Conspiracy theorists, UFO
enthusiasts and amateur Internet sleuths, rejoice! Forty-six years after
the conclusion of Project Blue Book, a secret U.S. Air Force
investigation into reported UFO sightings, the project’s declassified
files are now available online for free.
Project Blue Book
launched in 1952, the third in a series of Air Force investigations
aimed at scientifically studying UFOs and determining whether they were a
threat to national security.
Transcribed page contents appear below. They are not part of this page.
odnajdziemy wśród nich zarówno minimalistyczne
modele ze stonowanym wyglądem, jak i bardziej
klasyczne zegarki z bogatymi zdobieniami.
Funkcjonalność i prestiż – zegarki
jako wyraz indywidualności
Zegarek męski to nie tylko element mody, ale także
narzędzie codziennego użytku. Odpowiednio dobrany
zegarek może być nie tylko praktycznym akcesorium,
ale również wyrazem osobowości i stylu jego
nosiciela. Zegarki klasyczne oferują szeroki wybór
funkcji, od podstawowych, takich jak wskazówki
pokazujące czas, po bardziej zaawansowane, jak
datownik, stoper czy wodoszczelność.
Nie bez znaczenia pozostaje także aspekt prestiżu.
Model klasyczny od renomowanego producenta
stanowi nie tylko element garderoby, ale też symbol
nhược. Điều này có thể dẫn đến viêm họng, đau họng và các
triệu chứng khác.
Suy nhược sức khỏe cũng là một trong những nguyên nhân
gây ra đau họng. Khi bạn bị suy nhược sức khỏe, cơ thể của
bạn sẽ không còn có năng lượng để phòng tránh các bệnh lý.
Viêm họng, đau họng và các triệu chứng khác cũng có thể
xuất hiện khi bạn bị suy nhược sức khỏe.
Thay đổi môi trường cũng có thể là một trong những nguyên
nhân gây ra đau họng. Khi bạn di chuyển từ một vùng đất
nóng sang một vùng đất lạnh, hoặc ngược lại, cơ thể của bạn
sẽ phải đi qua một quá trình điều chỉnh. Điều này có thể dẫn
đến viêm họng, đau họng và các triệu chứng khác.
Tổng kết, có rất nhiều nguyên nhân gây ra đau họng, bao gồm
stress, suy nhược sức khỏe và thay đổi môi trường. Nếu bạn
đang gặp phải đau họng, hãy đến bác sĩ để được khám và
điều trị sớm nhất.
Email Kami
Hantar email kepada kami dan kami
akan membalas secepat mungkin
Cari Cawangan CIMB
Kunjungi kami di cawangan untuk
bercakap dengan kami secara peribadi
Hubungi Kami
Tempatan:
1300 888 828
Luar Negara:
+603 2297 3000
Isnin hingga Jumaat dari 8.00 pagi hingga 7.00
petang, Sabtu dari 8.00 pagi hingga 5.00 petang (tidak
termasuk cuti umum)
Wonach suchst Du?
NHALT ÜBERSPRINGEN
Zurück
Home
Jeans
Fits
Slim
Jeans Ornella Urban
Though the program was officially
terminated in 1970, Project Blue Book files could previously be accessed
in full only by visiting the National Archives in Washington, D.C. But
now, thanks to a man named John Greenewald, who displays more than a
million pages of government documents he’s obtained through Freedom of
Information Act requests on his website The Black Vault, anyone can pour through all 130,000 Blue Book files without leaving home.
According to an interview with the UFO news website OpenMinds.tv,
Greenewald started The Black Vault when he was 15 and, after nearly two
decades of relentless FOIA-ing, now claims to host the largest online
collection of declassified government data on everything for
environmental issues to terrorism and mind control. But the most
exciting part about Greenewald’s latest acquisition is that, according to the U.S. Air Force,
701, or 5.5 percent, of the 12,618 reported sightings included in the
Blue Book files remain “unidentified”—a challenge UFO enthusiasts and
researchers will surely be eager to accept.
“It is a project
that lasted for over 20 years, and they investigated thousands of cases.
Sure, many of them they claimed were all explanatory, but you still
have a few gems that remain a mystery,” Greenewald told Open Minds. “But
further, you can use this data to compare and contrast to what it is
today and start drawing conclusions or, rather, maybe pose new questions
that investigators haven’t thought of yet.”